No statistically significant difference between groups 24 months postoperatively was observed.

Stent-related adverse events were infrequent. Stent obstruction by iris, vitreous, fibrous overgrowth, fibrin, blood, and so on was noted in 4% of patients, and stent malposition was noted in about 3%.

Stent-related secondary surgical interventions were reported in 5 participants (3 with stent repositioning, 1 with stent removal and replacement, and 1 with laser iridoplasty) to resolve stent obstruction or malposition observed by investigators in the early postoperative period.

The 8-member panel, led by corneal specialist Joel Sugar, MD, from the University of Illinois, Chicago, voted 7 to 1 in favor (no abstentions) that the stent was "reasonably safe" for use in this setting. With respect to efficacy, the panel voted 6 to 2 in favor (no abstentions) of the statement that there is "reasonable assurance" that the device is effective in reducing IOP. Regarding the question, "Do the benefits outweigh the risks?" the panel voted 7 to 1 in favor (no abstentions).

Panelist Mae O. Gordon, PhD, from the Washington University School of Medicine, in St.
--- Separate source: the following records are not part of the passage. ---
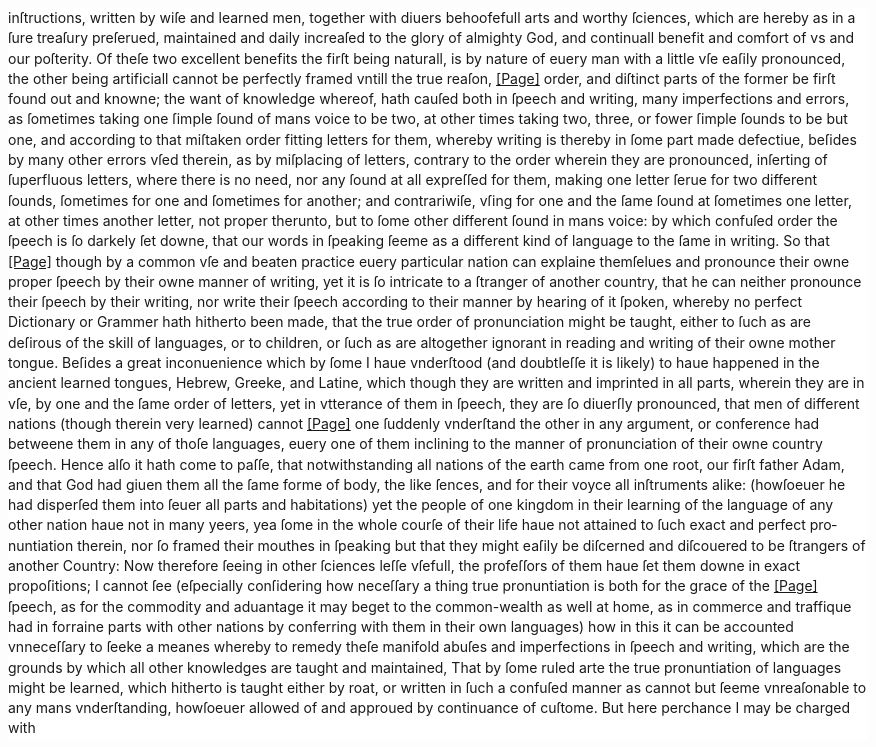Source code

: inſtructions, written by wiſe and learned men, together with diuers
behoofefull arts and worthy ſciences, which are hereby as in a ſure treaſury
preſerued, maintained and daily increaſed to the glory of almighty God, and
continuall benefit and comfort of vs and our poſterity. Of theſe two excellent
be­nefits the firſt being naturall, is by nature of euery man with a little
vſe eaſily pro­nounced, the other being artificiall cannot be perfectly framed
vntill the true reaſon,
[[Page]](http://eebo.chadwyck.com/downloadtiff?vid=2728&page=5) order, and
diſtinct parts of the former be firſt found out and knowne; the want of
knowledge whereof, hath cauſed both in ſpeech and writing, many imperfections
and errors, as ſometimes taking one ſimple ſound of mans voice to be two, at
other times taking two, three, or fower ſimple ſounds to be but one, and
according to that miſtaken order fitting letters for them, whereby writing is
thereby in ſome part made defectiue, beſides by many other er­rors vſed
therein, as by miſplacing of let­ters, contrary to the order wherein they are
pronounced, inſerting of ſuperfluous let­ters, where there is no need, nor any
ſound at all expreſſed for them, making one let­ter ſerue for two different
ſounds, ſome­times for one and ſometimes for another; and contrariwiſe, vſing
for one and the ſame ſound at ſometimes one letter, at other times another
letter, not proper ther­unto, but to ſome other different ſound in mans voice:
by which confuſed order the ſpeech is ſo darkely ſet downe, that our words in
ſpeaking ſeeme as a different kind of language to the ſame in writing. So that
[[Page]](http://eebo.chadwyck.com/downloadtiff?vid=2728&page=5) though by a
common vſe and beaten pra­ctice euery particular nation can explaine
themſelues and pronounce their owne pro­per ſpeech by their owne manner of
wri­ting, yet it is ſo intricate to a ſtranger of another country, that he can
neither pro­nounce their ſpeech by their writing, nor write their ſpeech
according to their man­ner by hearing of it ſpoken, whereby no per­fect
Dictionary or Grammer hath hither­to been made, that the true order of
pro­nunciation might be taught, either to ſuch as are deſirous of the skill of
languages, or to children, or ſuch as are altogether igno­rant in reading and
writing of their owne mother tongue. Beſides a great inconueni­ence which by
ſome I haue vnderſtood (and doubtleſſe it is likely) to haue happened in the
ancient learned tongues, Hebrew, Greeke, and Latine, which though they are
written and imprinted in all parts, wherein they are in vſe, by one and the
ſame order of letters, yet in vtterance of them in ſpeech, they are ſo
diuerſly pro­nounced, that men of different nations (though therein very
learned) cannot
[[Page]](http://eebo.chadwyck.com/downloadtiff?vid=2728&page=6) one ſuddenly
vnderſtand the other in any argument, or conference had betweene them in any
of thoſe languages, euery one of them inclining to the manner of
pro­nunciation of their owne country ſpeech. Hence alſo it hath come to paſſe,
that not­withstanding all nations of the earth came from one root, our firſt
father Adam, and that God had giuen them all the ſame forme of body, the like
ſences, and for their voyce all inſtruments alike: (howſoeuer he had disperſed
them into ſeuer all parts and habitations) yet the people of one kingdom in
their learning of the language of any other nation haue not in many yeers, yea
ſome in the whole courſe of their life haue not attained to ſuch exact and
perfect pro­nuntiation therein, nor ſo framed their mouthes in ſpeaking but
that they might eaſily be diſcerned and diſcouered to be ſtrangers of another
Country: Now there­fore ſeeing in other ſciences leſſe vſefull, the profeſſors
of them haue ſet them downe in exact propoſitions; I cannot ſee (eſpeci­ally
conſidering how neceſſary a thing true pronuntiation is both for the grace of
the [[Page]](http://eebo.chadwyck.com/downloadtiff?vid=2728&page=6) ſpeech, as
for the commodity and aduan­tage it may beget to the common-wealth as well at
home, as in commerce and traf­fique had in forraine parts with other na­tions
by conferring with them in their own languages) how in this it can be
accounted vnneceſſary to ſeeke a meanes whereby to remedy theſe manifold
abuſes and imper­fections in ſpeech and writing, which are the grounds by
which all other knowledges are taught and maintained, That by ſome ruled arte
the true pronuntiation of lan­guages might be learned, which hitherto is
taught either by roat, or written in ſuch a confuſed manner as cannot but
ſeeme vnreaſonable to any mans vnderſtanding, howſoeuer allowed of and
approued by con­tinuance of cuſtome. But here perchance I may be charged with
Louis, Missouri, voted "no" for adequacy of safety information, especially in the long term. "The cumulative damage due to endothelial cell loss is beyond the scope of the immediate study but very important for integrity of the cornea," she said as rationale for her voting.
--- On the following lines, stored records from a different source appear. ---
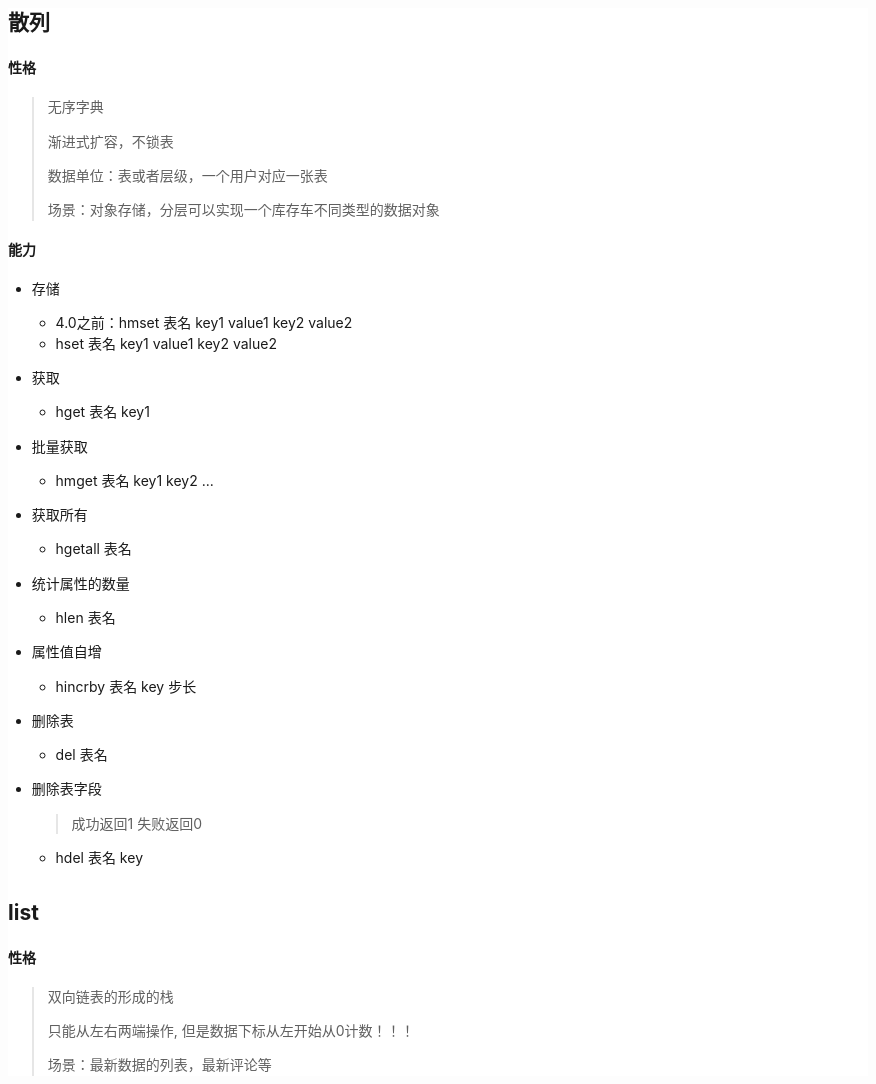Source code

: 

## 散列

#### 性格

>  无序字典
>
>  渐进式扩容，不锁表
>
>  数据单位：表或者层级，一个用户对应一张表
>
>  场景：对象存储，分层可以实现一个库存车不同类型的数据对象

#### 能力

- 存储

  - 4.0之前：hmset 表名 key1 value1 key2 value2
  - hset 表名 key1 value1 key2 value2

- 获取

  - hget 表名 key1

- 批量获取

  - hmget 表名 key1 key2 ...

- 获取所有

  - hgetall 表名

- 统计属性的数量

  - hlen 表名

- 属性值自增

  - hincrby 表名 key 步长 

- 删除表

  - del 表名

- 删除表字段

  > 成功返回1  失败返回0

  - hdel 表名 key



## list

#### 性格

>  双向链表的形成的栈
>
>  只能从左右两端操作, 但是数据下标从左开始从0计数！！！
>
>  场景：最新数据的列表，最新评论等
Stephen D. McLeod, MD, from the University of California–San Francisco, voted "no" on the issue of efficacy because of the issue of whether this device would be relevant for a "significant portion of the population."

Alice Y. Matoba, MD, from Baylor College of Medicine, in Houston, Texas, voted "no" in response to the question of whether the benefits outweighed the risks. "I had concerns about the fact that there were no strict criteria regarding the rescue step in the testing," she said. According to Dr. Matoba, patients in the study group who had IOP greater than 21 mm Hg but also had progressive field change were not rescued and perhaps should have been. "I just did not feel comfortable that the efficacy had been proven, although I do not have concerns about the safety," she added.

Jason Connor, PhD, from Berry Consultants, in College Station, Texas, voted yes to all 3 questions, noting that "I think this could be another option for ophthalmologists to treat this disease, and the more options the better perhaps."